97年から書き続けたweb日記を、このたびブログに移行。
ジブリ鈴木プロデューサーの文春対談が面白い
先週の週刊文春、「阿川佐和子のこの人に会いたい」対談は、ジブリの鈴木俊夫プロデューサー。宮崎駿監督の、先輩である高畑勲監督への愛憎半ばするライバル心を語る部分が面白い。

宮崎が自分の引退会見前に高畑に、「一緒に引退しよう」と誘ったが、高畑は笑って答えなかったこと、しかし宮崎自身の引退も、本気かどうかアヤしいことなどを軽妙に語る。確かに引退会見も「あと10年仕事します」で始まってたし、前回の「プロフェッショナル仕事の流儀特別編」でも、すでに漫画の仕事に打ち込む宮崎は、まだまだあと一旗揚げそうな雰囲気だった。

宮崎には流行作家的なところがあって、意外に騒がれるのが好き。芝居かかった名言吐くという解説も面白い。確かに「プロフェッショナル仕事の流儀」でもそんなところがあった。

「かぐや姫の物語」が「風立ちぬ」の興行収入を抜いたら、宮さんは戻ってくるかもと鈴木は語るが、案外冗談ではないかもしれない。モノを作るというある種の「業」にとりつかれた男は、また気が変わって「やはりオレがやらねば」と思う事だってあるだろう。

それにしても、「風立ちぬ」の興行収入は120億円を超えたが、まだ制作費を回収できず赤字だという発言は驚き。実写映画ではまずスター達が大金のギャラを取るし、エンドロールにあるように撮影には何百人が関係し、しかも大作なら複数の撮影チームが世界各地でロケもやって金のかかったSFX外注もある。

しかし、アニメーション映画の制作費の大部分は、アニメーターが作画してる費用に思える。ジブリは固定給でアニメーター雇用してるというが、せいぜい何十人の規模では。100億以上も制作費を使うほうが大変に思えるのだが、そこがちょっと不思議。

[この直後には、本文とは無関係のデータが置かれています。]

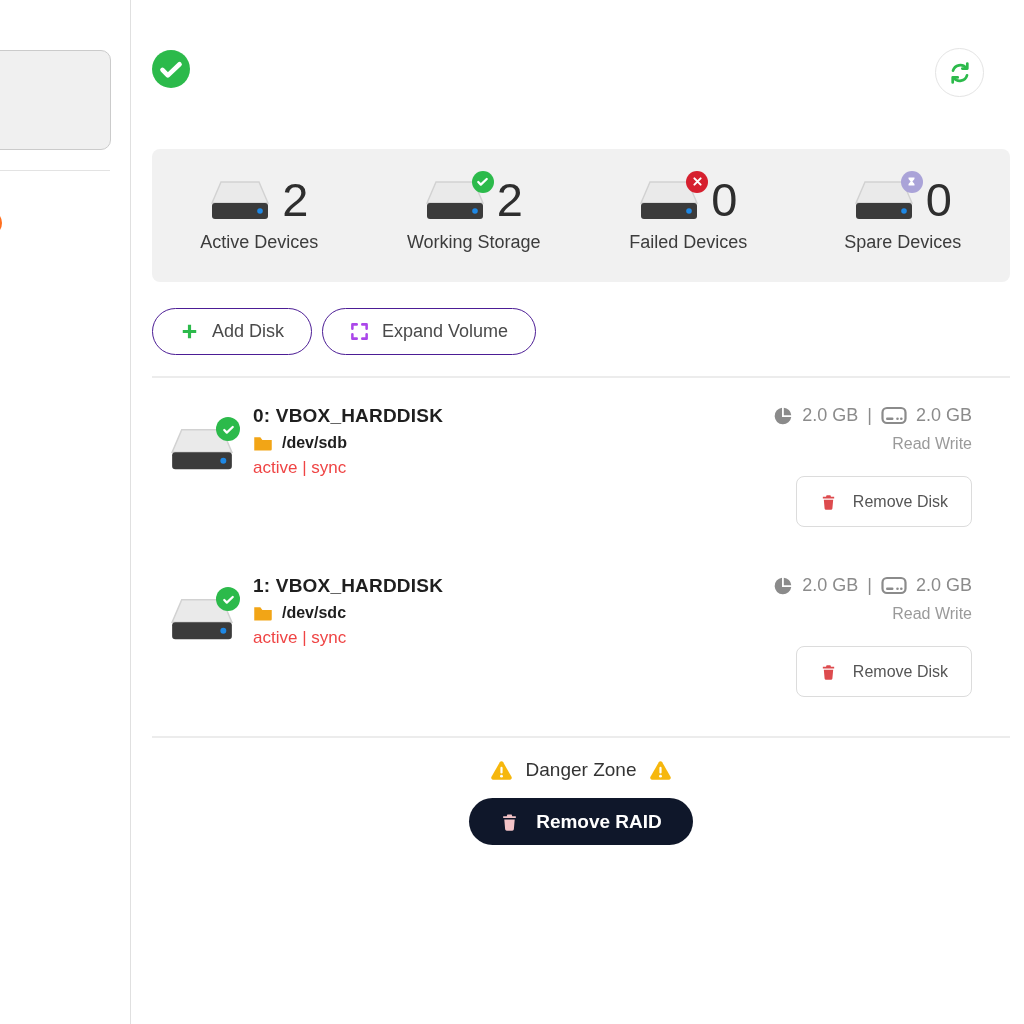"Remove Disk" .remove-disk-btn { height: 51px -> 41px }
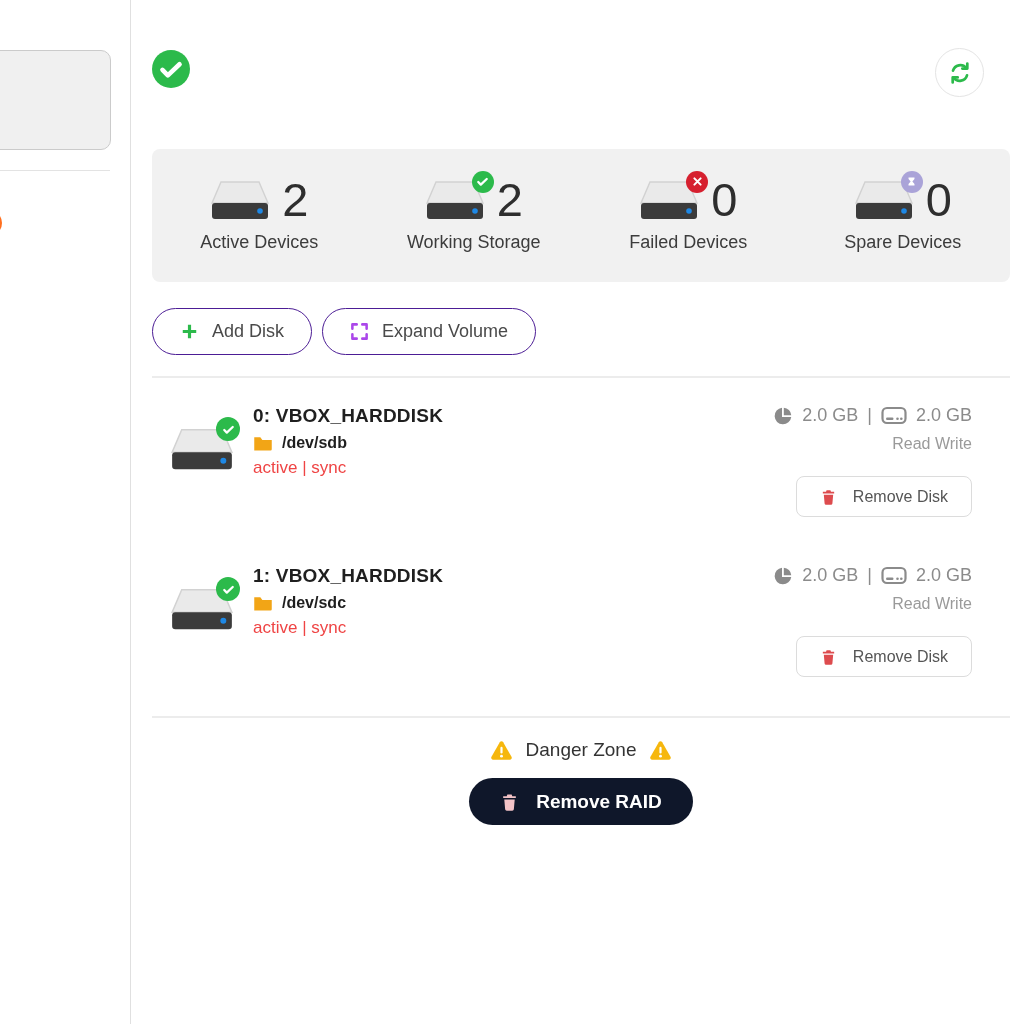"Remove RAID" .remove-raid-btn { background: #0f172a -> #0f766e }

鈴木によれば、制作費はだいたい興行収入で回収していたが、「かぐや姫」では高畑監督がたくさん使ってくれたので、50億円以上も制作費がかさんでいるとのこと。製作期間も広告にある8年ではなく14年だと述べる。

この14年というのは、高畑勲の前監督作品「となりの山田くん」から数えてるように思えるが、14年前から何十人も使って「かぐや姫」のプロジェクト費用が発生している訳ではないだろう。高畑自身が、絵コンテや脚本の構想練ってるだけでは、ほとんど費用は発生してないと考えるのが妥当だと思うのだが。ジブリがどんな原価計算してるのかには興味あるところ。

売上面でいうと、ジブリのDVDは値崩れしておらず、ずいぶん高く売られている。Amazonなどによる旧作のロングテイルの売上も伸びているだろう。

また製作委員会方式を発案したのは鈴木だというが、最初から映画会社やTV会社、広告代理店を仲間に入れておけば、勝手に宣伝してくれる名案というのだから、宣伝費が全部ジブリ負担のはずはない。そういえば、前回行ったシネコンで無料配布していた「かぐや姫の物語」の予告編DVDも、auやパナソニックとのタイアップ広告が入っており、ジブリの負担はほとんどないはず。そして、映画の公開前には、ちゃんとTVが映画劇場で前作を放送して宣伝してくれる。ジブリ全体としては、笑いが止まらないほど儲かってるはずだと思うけどなあ。

まあ、子供に夢を与える会社であり、万一にも脱税で摘発などされないよう、キッチリやってもらいたいもんだが。